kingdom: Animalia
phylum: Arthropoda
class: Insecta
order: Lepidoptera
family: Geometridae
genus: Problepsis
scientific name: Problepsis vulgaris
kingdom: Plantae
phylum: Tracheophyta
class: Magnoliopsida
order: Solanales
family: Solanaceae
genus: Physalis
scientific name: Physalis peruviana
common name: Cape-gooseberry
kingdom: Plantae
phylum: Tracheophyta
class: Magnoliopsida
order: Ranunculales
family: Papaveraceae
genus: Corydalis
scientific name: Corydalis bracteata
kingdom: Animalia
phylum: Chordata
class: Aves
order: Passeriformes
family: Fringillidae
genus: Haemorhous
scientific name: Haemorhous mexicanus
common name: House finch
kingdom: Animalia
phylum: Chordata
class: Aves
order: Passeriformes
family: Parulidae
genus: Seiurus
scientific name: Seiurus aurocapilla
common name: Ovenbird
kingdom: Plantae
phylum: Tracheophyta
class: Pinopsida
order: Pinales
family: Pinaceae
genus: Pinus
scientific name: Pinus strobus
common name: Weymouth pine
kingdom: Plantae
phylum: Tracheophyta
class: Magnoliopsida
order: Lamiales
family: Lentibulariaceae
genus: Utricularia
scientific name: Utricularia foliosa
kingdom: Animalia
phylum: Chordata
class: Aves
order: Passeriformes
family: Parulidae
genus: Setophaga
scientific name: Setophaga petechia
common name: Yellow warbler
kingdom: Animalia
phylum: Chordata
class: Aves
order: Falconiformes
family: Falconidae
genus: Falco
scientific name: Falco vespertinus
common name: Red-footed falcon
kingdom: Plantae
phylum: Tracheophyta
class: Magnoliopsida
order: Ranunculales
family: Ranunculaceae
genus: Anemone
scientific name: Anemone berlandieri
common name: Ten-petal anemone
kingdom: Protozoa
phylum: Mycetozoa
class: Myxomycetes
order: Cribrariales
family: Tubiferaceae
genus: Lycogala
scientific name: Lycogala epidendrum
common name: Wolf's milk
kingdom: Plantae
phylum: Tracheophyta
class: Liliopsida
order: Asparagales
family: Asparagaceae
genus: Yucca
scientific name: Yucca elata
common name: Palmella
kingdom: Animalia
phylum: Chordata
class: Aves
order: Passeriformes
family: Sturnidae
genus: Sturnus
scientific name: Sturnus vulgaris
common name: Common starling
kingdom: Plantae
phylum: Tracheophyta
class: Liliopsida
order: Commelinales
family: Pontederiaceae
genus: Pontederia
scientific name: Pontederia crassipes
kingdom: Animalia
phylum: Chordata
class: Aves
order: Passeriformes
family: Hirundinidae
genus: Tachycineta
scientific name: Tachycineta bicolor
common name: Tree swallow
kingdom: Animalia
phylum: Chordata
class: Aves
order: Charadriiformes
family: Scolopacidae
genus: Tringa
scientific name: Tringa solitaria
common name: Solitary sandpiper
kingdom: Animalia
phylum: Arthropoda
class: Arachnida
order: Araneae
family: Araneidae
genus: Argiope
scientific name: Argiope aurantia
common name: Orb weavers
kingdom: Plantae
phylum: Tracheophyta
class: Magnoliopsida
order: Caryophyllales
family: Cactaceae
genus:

-------

- _GIVEN INSTRUCTION_:
Copy every line of the records above word for word, in the same order.

- _SOLUTION BELOW_:
kingdom: Animalia
phylum: Arthropoda
class: Insecta
order: Lepidoptera
family: Geometridae
genus: Problepsis
scientific name: Problepsis vulgaris
kingdom: Plantae
phylum: Tracheophyta
class: Magnoliopsida
order: Solanales
family: Solanaceae
genus: Physalis
scientific name: Physalis peruviana
common name: Cape-gooseberry
kingdom: Plantae
phylum: Tracheophyta
class: Magnoliopsida
order: Ranunculales
family: Papaveraceae
genus: Corydalis
scientific name: Corydalis bracteata
kingdom: Animalia
phylum: Chordata
class: Aves
order: Passeriformes
family: Fringillidae
genus: Haemorhous
scientific name: Haemorhous mexicanus
common name: House finch
kingdom: Animalia
phylum: Chordata
class: Aves
order: Passeriformes
family: Parulidae
genus: Seiurus
scientific name: Seiurus aurocapilla
common name: Ovenbird
kingdom: Plantae
phylum: Tracheophyta
class: Pinopsida
order: Pinales
family: Pinaceae
genus: Pinus
scientific name: Pinus strobus
common name: Weymouth pine
kingdom: Plantae
phylum: Tracheophyta
class: Magnoliopsida
order: Lamiales
family: Lentibulariaceae
genus: Utricularia
scientific name: Utricularia foliosa
kingdom: Animalia
phylum: Chordata
class: Aves
order: Passeriformes
family: Parulidae
genus: Setophaga
scientific name: Setophaga petechia
common name: Yellow warbler
kingdom: Animalia
phylum: Chordata
class: Aves
order: Falconiformes
family: Falconidae
genus: Falco
scientific name: Falco vespertinus
common name: Red-footed falcon
kingdom: Plantae
phylum: Tracheophyta
class: Magnoliopsida
order: Ranunculales
family: Ranunculaceae
genus: Anemone
scientific name: Anemone berlandieri
common name: Ten-petal anemone
kingdom: Protozoa
phylum: Mycetozoa
class: Myxomycetes
order: Cribrariales
family: Tubiferaceae
genus: Lycogala
scientific name: Lycogala epidendrum
common name: Wolf's milk
kingdom: Plantae
phylum: Tracheophyta
class: Liliopsida
order: Asparagales
family: Asparagaceae
genus: Yucca
scientific name: Yucca elata
common name: Palmella
kingdom: Animalia
phylum: Chordata
class: Aves
order: Passeriformes
family: Sturnidae
genus: Sturnus
scientific name: Sturnus vulgaris
common name: Common starling
kingdom: Plantae
phylum: Tracheophyta
class: Liliopsida
order: Commelinales
family: Pontederiaceae
genus: Pontederia
scientific name: Pontederia crassipes
kingdom: Animalia
phylum: Chordata
class: Aves
order: Passeriformes
family: Hirundinidae
genus: Tachycineta
scientific name: Tachycineta bicolor
common name: Tree swallow
kingdom: Animalia
phylum: Chordata
class: Aves
order: Charadriiformes
family: Scolopacidae
genus: Tringa
scientific name: Tringa solitaria
common name: Solitary sandpiper
kingdom: Animalia
phylum: Arthropoda
class: Arachnida
order: Araneae
family: Araneidae
genus: Argiope
scientific name: Argiope aurantia
common name: Orb weavers
kingdom: Plantae
phylum: Tracheophyta
class: Magnoliopsida
order: Caryophyllales
family: Cactaceae
genus:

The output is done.